8:00 PM, 8th March, 2013
Gangster Squad is an historic crime drama directed by Ruben Fleischer, who previously directed 2009’s Zombieland. The film is based on Paul Lieberman’s seven-part Los Angeles Times series “Tales from the Gangster Squad”.
The film is based on actual events and shows the LAPD fighting to keep the East Coast Mafia out of Los Angeles in the late 1940s and early 1950s. It has a stylish atmosphere, and a star-studded cast with Sean Penn owning the screen as violent crime boss Mickey Cohen while Josh Brolin and Ryan Gosling are the heads of a hard-boiled police unit trying to take Cohen down. Emma Stone is perfect as the sultry femme fatale. The chemistry between Stone and Gosling is once again clear for everyone to see, as it was in 2011’s Crazy, Stupid, Love.
This is an action-packed story of redemption and of correcting wrongdoing – men taking back what belongs to them. Men with the belief and commitment required to make a difference and to save the city they love. The irony being that they must become like their violent and lawless adversaries in order to save their beloved city.
As in L.A. Confidential, Public Enemies and American Gangster, one of the questions put to us is: when it comes to dealing with relentless and undaunted criminality, do the ends justify the means? I don’t have the answer but when it is examined in such an engaging and powerful way, it is a ride well worth taking.
Robert Bourke
10:08 PM, 8th March, 2013
Faye Dunaway and Warren Beatty star as the prettier-than-life titular characters in Arthur Penn’s well-received work. Occasionally criticised for its deviations from historical fact, this is still a very well made and engaging film. The story is of the famous American criminal duo Bonnie Parker and Clyde Barrow and their gang.
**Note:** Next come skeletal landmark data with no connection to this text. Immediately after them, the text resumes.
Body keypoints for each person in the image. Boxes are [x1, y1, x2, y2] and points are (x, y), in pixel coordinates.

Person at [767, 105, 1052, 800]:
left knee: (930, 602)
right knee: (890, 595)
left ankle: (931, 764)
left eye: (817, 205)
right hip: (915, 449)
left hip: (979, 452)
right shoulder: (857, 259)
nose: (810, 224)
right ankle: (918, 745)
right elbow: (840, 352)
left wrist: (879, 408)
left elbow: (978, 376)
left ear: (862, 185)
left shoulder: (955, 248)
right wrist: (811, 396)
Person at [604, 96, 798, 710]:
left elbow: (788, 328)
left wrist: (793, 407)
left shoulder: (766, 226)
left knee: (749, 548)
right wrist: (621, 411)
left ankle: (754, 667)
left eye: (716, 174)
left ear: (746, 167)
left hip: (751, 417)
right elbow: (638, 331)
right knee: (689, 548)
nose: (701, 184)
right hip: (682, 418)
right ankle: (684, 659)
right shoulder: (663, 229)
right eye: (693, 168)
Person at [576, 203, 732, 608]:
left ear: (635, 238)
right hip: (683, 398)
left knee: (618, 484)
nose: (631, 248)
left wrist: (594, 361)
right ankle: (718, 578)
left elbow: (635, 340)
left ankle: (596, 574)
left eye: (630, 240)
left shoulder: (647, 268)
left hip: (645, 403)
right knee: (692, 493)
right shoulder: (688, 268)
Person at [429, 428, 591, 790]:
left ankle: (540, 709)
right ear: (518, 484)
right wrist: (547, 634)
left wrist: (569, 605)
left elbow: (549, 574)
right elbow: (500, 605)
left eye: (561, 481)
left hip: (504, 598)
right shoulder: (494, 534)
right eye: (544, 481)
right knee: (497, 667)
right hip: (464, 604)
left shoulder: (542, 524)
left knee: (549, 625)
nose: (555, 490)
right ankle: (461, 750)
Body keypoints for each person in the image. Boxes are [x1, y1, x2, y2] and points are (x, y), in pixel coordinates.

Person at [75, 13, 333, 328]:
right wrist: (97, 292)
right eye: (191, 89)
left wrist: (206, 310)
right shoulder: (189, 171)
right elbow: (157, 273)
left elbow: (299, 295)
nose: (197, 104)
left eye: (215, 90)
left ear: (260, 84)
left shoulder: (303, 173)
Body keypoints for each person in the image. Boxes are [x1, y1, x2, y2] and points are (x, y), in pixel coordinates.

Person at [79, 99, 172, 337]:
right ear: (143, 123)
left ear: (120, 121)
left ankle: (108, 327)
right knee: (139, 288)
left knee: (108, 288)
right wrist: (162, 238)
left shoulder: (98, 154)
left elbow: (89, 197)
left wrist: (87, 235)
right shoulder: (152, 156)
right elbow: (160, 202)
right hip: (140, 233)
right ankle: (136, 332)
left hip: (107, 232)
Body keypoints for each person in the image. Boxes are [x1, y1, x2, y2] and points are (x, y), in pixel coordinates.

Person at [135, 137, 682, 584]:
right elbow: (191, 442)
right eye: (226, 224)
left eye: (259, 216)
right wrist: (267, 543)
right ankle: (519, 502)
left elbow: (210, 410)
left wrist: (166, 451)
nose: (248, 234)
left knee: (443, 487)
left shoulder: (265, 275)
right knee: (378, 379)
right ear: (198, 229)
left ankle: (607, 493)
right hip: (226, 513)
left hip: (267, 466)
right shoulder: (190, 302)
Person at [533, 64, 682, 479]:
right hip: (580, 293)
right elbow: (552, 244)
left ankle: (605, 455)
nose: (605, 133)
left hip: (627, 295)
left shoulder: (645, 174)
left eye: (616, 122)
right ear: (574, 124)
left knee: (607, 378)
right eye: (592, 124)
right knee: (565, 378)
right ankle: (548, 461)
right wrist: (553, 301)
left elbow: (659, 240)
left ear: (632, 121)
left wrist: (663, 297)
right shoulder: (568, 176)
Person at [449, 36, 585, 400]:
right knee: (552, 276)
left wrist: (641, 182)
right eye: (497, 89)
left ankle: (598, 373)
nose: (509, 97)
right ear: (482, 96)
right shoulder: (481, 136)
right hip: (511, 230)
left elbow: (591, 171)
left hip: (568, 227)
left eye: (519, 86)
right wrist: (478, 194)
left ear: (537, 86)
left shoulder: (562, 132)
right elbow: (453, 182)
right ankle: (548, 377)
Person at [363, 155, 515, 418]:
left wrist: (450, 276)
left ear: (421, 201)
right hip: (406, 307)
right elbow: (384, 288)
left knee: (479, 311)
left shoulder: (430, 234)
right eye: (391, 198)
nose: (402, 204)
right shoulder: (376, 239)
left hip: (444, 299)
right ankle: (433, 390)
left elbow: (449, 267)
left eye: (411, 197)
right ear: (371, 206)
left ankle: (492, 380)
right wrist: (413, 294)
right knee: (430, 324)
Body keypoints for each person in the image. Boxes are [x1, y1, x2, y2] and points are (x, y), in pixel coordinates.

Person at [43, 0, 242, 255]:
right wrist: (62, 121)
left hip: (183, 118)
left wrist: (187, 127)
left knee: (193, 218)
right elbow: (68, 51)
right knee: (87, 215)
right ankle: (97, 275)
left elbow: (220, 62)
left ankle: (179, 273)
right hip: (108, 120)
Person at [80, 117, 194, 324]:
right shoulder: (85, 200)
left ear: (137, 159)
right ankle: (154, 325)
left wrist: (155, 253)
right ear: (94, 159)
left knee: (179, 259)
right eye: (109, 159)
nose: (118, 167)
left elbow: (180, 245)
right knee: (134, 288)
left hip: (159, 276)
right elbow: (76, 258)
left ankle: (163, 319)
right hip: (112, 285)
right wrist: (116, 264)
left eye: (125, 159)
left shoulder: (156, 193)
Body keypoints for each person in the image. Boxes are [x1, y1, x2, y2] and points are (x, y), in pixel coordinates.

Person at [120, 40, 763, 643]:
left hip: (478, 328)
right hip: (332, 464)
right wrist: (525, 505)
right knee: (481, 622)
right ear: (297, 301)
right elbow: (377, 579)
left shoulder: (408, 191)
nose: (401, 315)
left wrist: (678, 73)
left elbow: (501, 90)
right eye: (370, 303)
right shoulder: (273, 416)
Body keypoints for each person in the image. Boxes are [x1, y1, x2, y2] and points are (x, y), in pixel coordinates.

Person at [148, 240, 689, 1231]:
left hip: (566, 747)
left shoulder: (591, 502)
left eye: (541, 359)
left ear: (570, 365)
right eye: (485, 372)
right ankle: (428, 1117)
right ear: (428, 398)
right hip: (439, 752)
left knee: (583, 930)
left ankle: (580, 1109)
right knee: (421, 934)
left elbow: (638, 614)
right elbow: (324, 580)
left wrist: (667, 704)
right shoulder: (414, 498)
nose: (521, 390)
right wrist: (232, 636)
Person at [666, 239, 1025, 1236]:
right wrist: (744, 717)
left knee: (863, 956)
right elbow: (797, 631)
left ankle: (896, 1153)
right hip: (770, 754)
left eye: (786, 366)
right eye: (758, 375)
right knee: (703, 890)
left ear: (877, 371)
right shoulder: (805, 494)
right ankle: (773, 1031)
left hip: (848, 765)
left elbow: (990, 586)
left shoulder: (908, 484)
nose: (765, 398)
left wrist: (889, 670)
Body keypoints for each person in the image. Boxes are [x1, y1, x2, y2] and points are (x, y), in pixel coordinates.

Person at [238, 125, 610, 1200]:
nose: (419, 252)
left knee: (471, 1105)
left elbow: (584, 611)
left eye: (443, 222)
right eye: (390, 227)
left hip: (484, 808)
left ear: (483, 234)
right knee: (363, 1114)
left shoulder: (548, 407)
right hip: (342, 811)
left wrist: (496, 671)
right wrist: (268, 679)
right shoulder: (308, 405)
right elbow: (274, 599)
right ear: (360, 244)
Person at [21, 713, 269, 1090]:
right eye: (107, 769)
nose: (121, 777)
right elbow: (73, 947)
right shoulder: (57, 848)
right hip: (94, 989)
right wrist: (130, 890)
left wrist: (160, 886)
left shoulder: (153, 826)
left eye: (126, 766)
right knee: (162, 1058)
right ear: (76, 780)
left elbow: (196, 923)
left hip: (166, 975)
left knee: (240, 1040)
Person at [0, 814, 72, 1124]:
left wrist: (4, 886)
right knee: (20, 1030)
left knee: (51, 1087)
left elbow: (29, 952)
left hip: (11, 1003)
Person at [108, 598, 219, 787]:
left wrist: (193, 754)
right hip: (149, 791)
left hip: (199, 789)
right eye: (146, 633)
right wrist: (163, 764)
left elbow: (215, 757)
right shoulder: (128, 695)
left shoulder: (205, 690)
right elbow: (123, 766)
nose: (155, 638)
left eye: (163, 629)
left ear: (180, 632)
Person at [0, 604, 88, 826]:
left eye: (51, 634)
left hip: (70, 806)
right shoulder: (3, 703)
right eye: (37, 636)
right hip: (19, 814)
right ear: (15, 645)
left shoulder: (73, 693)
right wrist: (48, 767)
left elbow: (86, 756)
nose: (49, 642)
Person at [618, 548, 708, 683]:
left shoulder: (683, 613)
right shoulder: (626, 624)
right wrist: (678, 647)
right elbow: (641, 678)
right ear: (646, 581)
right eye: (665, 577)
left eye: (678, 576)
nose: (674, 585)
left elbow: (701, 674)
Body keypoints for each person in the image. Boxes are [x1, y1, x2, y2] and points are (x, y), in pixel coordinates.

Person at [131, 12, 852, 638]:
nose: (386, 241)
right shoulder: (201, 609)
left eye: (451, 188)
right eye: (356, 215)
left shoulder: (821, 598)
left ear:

During The Great Depression, Bonnie is bored and frustrated with her lot in life. When she meets small-time ex-con Clyde, adventure and excitement enters their life in an escalating crime-spree of robbery and murder across the US South-West. The depression-era backdrop explains both the characters’ motivations and the growing media interest in the gang’s exploits as it gathers momentum.
What begins as a spirited adventure and love affair grows darker as the gang’s actions and the law’s reactions both get progressively more serious. As reality begins to close in, the gang’s numbers dwindle and the core duo’s liberty is increasingly curtailed until the inevitable grim conclusion. Arthur Penn was fascinated by Akira Kurosawa’s depiction of violence and this influence is most apparent in its groundbreakingly gruesome final scene.
The soundtrack from Earl and Scruggs also sets a fitting mood for the story.
Look out for several famous and fresh-faced actors co-starring including Gene Hackman as Buck Barrow and the debut of Gene Wilder as Eugene Grizzard.